As the story progresses and it gets harder and harder to illegally get your hands on newer versions of this weird prototype game, the story gets strangely creepy, before becoming downright unsettling. A lot of it reminded me of the 1983 movie Wargames, and as one of my favourite films growing up that’s a huge compliment. It’s an effective approach to storytelling, one that’s told almost entirely through text, and it gets pretty intereting before coming to a bit of an abrupt end.

The way these moments break up the gameplay after a bunch of levels back to back works well – it’s a refreshing break and I was always eager to see exactly where the story was going and just how far down the rabbit hole it was going to descend. It sadly fails to live up to its potential once all is said and done, but I’m still glad this unique FPS has such a unique crack at a story to go along with it.


By now you’ve probably heard of SUPERHOT’s unique selling point: time only moves when you move. It’s not entirely true, mind – time moves very slowly whilst you’re standing still – but your actions essentially dictate the pace of the game. This turns SUPERHOT into a puzzle-FPS of sorts, where you’ll need to evaluate a level’s layout and threats before plotting a course of action and executing it.

The levels themselves have enough wrinkles in their design to really make the most of this unique idea. Each one is a self-contained diorama of violence waiting to unfold, with enemies storming from all directions and kitted out with a variety of weapons that you’ll have to identify and prioritize. You’ll likely die the first few times you attempt a room – you only have one hit between you and death, after all – but learning and mastering these levels is relatively painless thanks to an almost instantaneous retry option.

You’re able to pick up items lying around, grab melee weapons, punch enemies to death or even snatch a weapon out of midair as it soars in slow-mo over your head to tackle the threats presented. Bullets will spit slowly towards you leaving little trails like a scene out of the Matrix, and you’re able to pull of some incredibly satisfying combos of events to enact your counter-violence.

The best bit about executing a particularly well thought out level is that, once you’re done clearing the room, the game plays you back your performance, only having removed all the downtime you might have spent standing still, considering your options. This leaves you with a replay where you look like a lightning-fast badass, literally juggling weapons as you rain holy-hell upon your enemies.

The only thing SUPERHOT really has going against it is the fact that this is a precision shooter on a console – two things that have struggled to go hand in hand since gamepads existed. If you can get this on PC, I’d recommend that over this iteration. If you can get it on VR, it’s even better. If console is your only potential avenue, however, it works as well as any shooter does with twin sticks controlling aiming: It’s as good a compromise as any we’ve worked out thus far.

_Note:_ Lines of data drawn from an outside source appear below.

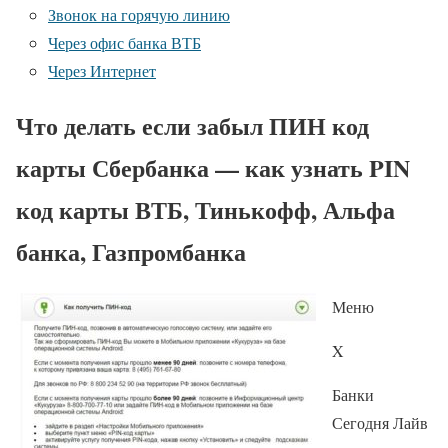
Звонок на горячую линию
Через офис банка ВТБ
Через Интернет
Что делать если забыл ПИН код
карты Сбербанка — как узнать PIN
код карты ВТБ, Тинькофф, Альфа
банка, Газпромбанка
Меню
X
Банки
Сегодня Лайв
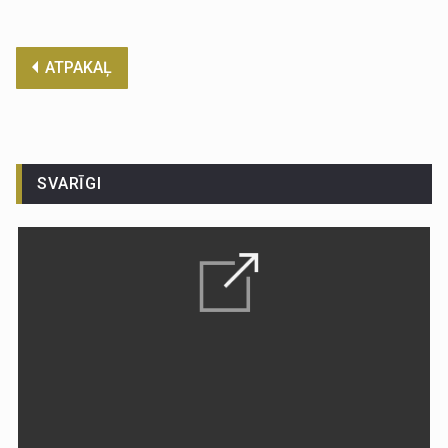
ATPAKAĻ
SVARĪGI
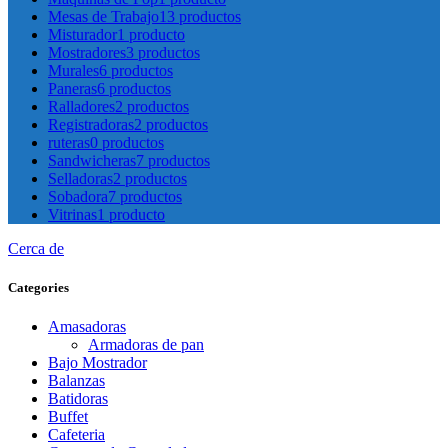
Mesas de Trabajo
13 productos
Misturador
1 producto
Mostradores
3 productos
Murales
6 productos
Paneras
6 productos
Ralladores
2 productos
Registradoras
2 productos
ruteras
0 productos
Sandwicheras
7 productos
Selladoras
2 productos
Sobadora
7 productos
Vitrinas
1 producto
Cerca de
Categories
Amasadoras
Armadoras de pan
Bajo Mostrador
Balanzas
Batidoras
Buffet
Cafeteria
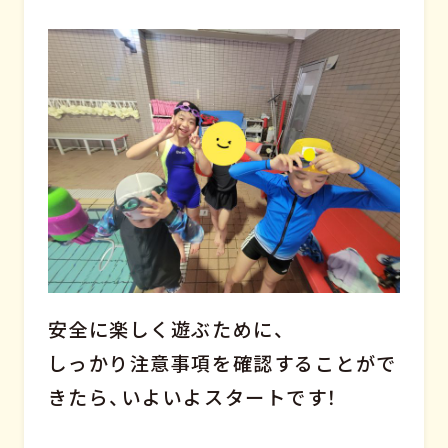
安全に楽しく遊ぶために、
しっかり注意事項を確認することがで
きたら、いよいよスタートです！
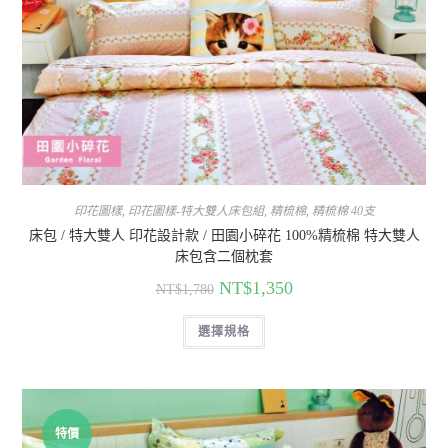
印花圖樣
,
印花圖樣-特大雙人床包組
,
精梳棉
,
精梳棉 40支
床包 / 特大雙人 印花設計款 / 田園小碎花 100%精梳棉 特大雙人
床包含二個枕套
NT$
1,350
NT$
1,780
選擇規格
特價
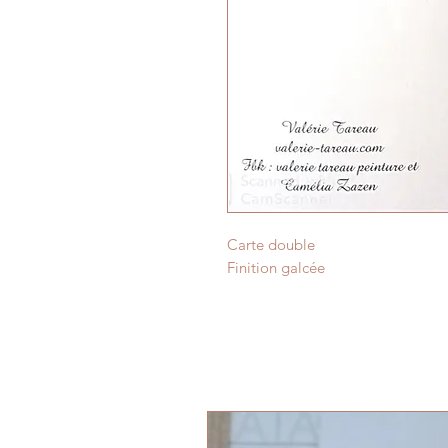
Carte double
Finition galcée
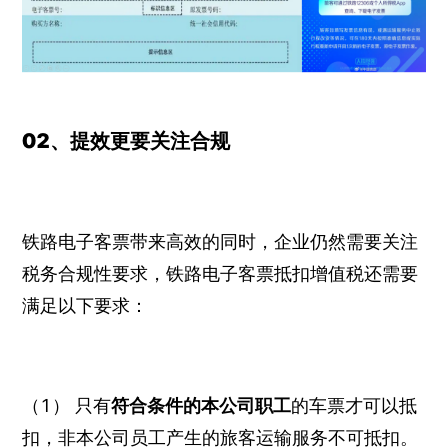
02、提效更要关注合规
铁路电子客票带来高效的同时，企业仍然需要关注
税务合规性要求，铁路电子客票抵扣增值税还需要
满足以下要求：
（1） 只有
符合条件的本公司职工
的车票才可以抵
扣，非本公司员工产生的旅客运输服务不可抵扣。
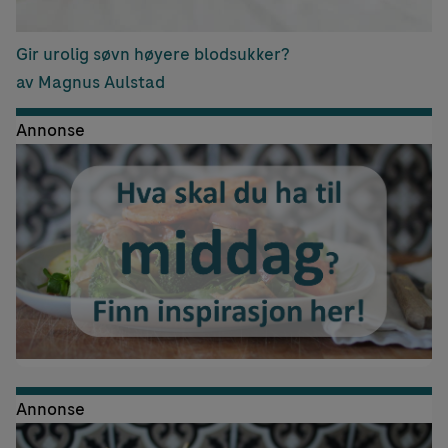
Gir urolig søvn høyere blodsukker?
av Magnus Aulstad
Annonse
Annonse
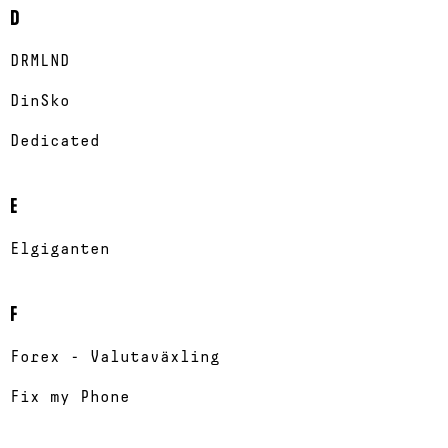
D
DRMLND
DinSko
Dedicated
E
Elgiganten
F
Forex - Valutaväxling
Fix my Phone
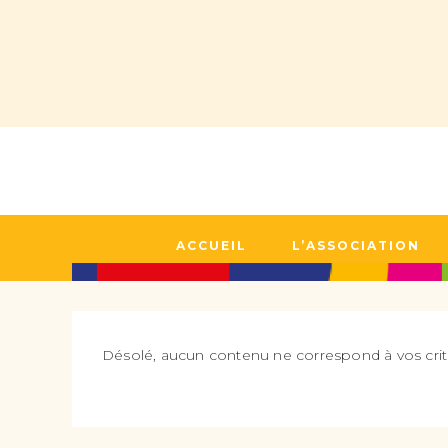
ACCUEIL
L’ASSOCIATION
Désolé, aucun contenu ne correspond à vos crit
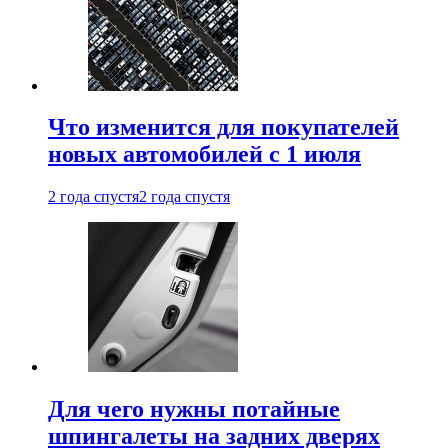
Что изменится для покупателей
новых автомобилей с 1 июля
2 года спустя
2 года спустя
Для чего нужны потайные
шпингалеты на задних дверях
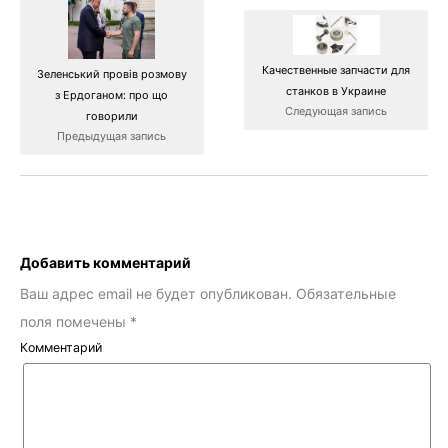
Качественные запчасти для
Зеленський провів розмову
станков в Украине
з Ердоганом: про що
Следующая запись
говорили
Предыдущая запись
Добавить комментарий
Ваш адрес email не будет опубликован.
Обязательные
поля помечены
*
Комментарий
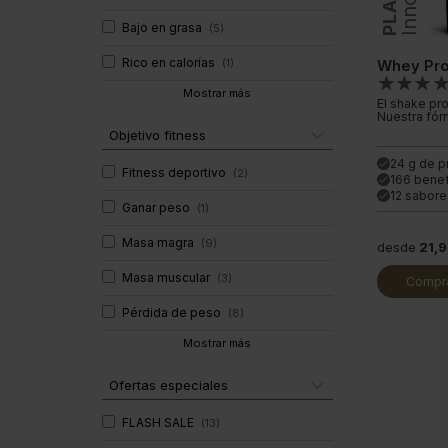
Bajo en grasa
(
5
)
Rico en calorías
(
1
)
Whey Pro
Mostrar más
El shake pro
Nuestra fór
Objetivo fitness
24 g de p
done
Fitness deportivo
(
2
)
166 benef
done
12 sabor
done
Ganar peso
(
1
)
Masa magra
(
9
)
desde
21,
Masa muscular
(
3
)
Compra
Pérdida de peso
(
8
)
Mostrar más
Ofertas especiales
FLASH SALE
(
13
)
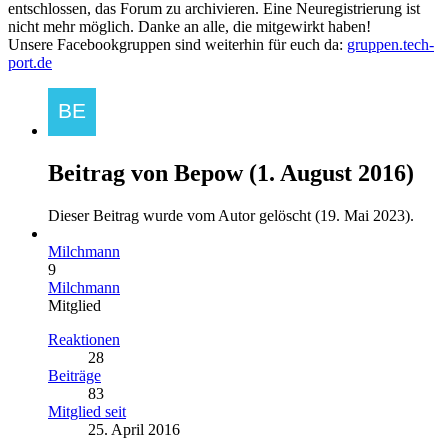
entschlossen, das Forum zu archivieren. Eine Neuregistrierung ist
nicht mehr möglich. Danke an alle, die mitgewirkt haben!
Unsere Facebookgruppen sind weiterhin für euch da:
gruppen.tech-
port.de
Beitrag von
Bepow
(
1. August 2016
)
Dieser Beitrag wurde vom Autor gelöscht (
19. Mai 2023
).
Milchmann
9
Milchmann
Mitglied
Reaktionen
28
Beiträge
83
Mitglied seit
25. April 2016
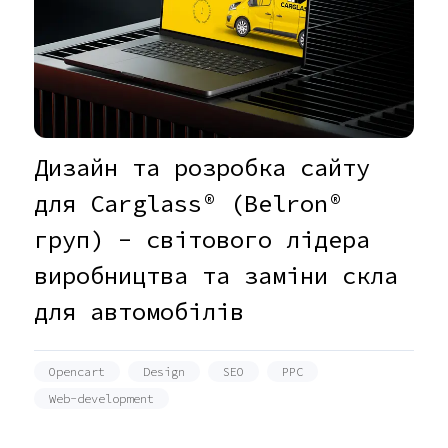
Дизайн та розробка сайту
для Carglass® (Belron®
груп) - світового лідера
виробництва та заміни скла
для автомобілів
Opencart
Design
SEO
PPC
Web-development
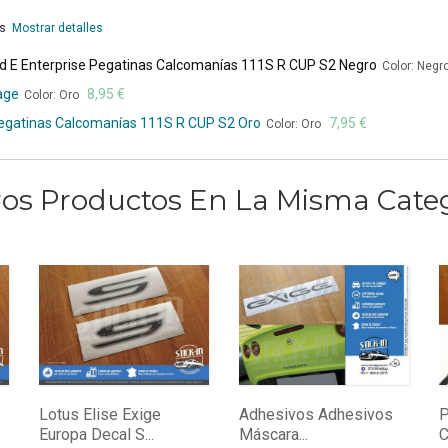
es
Mostrar detalles
rd E Enterprise Pegatinas Calcomanías 111S R CUP S2 Negro
Color: Negr
age
8,95 €
Color: Oro
 Pegatinas Calcomanías 111S R CUP S2 Oro
7,95 €
Color: Oro
ros Productos En La Misma Categ
Lotus Elise Exige
Adhesivos Adhesivos
P
Europa Decal S...
Máscara...
C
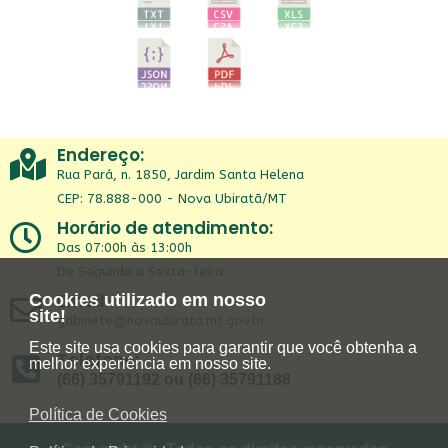
Endereço:
Rua Pará, n. 1850, Jardim Santa Helena
CEP: 78.888-000 - Nova Ubiratã/MT
Horário de atendimento:
Das 07:00h às 13:00h
De Segunda a Sexta-feira
Email:
Cookies utilizado em nosso
site!
gabinete@novaubirata.mt.gov.br
Este site usa cookies para garantir que você obtenha a
Telefone:
melhor experiência em nosso site.
(66) 35791192 ou (66) 35791188
Política de Cookies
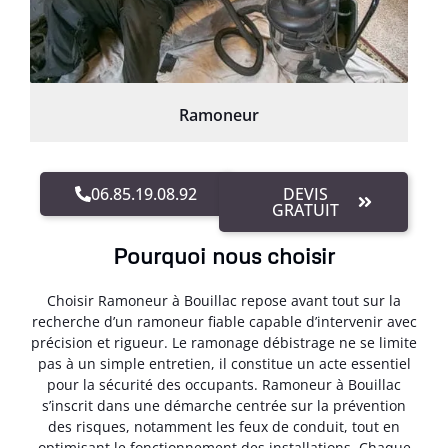
Ramoneur
06.85.19.08.92
DEVIS
GRATUIT
Pourquoi nous choisir
Choisir Ramoneur à Bouillac repose avant tout sur la
recherche d’un ramoneur fiable capable d’intervenir avec
précision et rigueur. Le ramonage débistrage ne se limite
pas à un simple entretien, il constitue un acte essentiel
pour la sécurité des occupants. Ramoneur à Bouillac
s’inscrit dans une démarche centrée sur la prévention
des risques, notamment les feux de conduit, tout en
optimisant le fonctionnement des installations. Chaque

SUPERHOT is a posterchild for minimalism done right. Its sterile white environments mean that you’re never confused by the lay of the land, and each black weapon or bright red enemy is instantly recognizable. This matters a lot, because whilst SUPERHOT is a game that is played almost entirely in slow-mo, it’s actually a very fast paced game. Being able to decipher your options and incoming threats on a split-second to split-second basis is important, and SUPERHOT’s visuals achieve this effortlessly. Also, I’m a sucker for super-polygonal graphics and this game has that in spades.

There’s very little in terms of sound design when it comes to SUPERHOT, again echoing the visual minimalism of the title. There’s gunshots and other various sound effects, and the ever-imitable chanting of SUPER HOT SUPER HOT SUPER HOT SUPER after every successful level, but really there’s not much going on in the sound department. What’s present is purpose built and works well and what’s absent is absent for a reason and definitely not missed, so I can’t really fault them on this decision.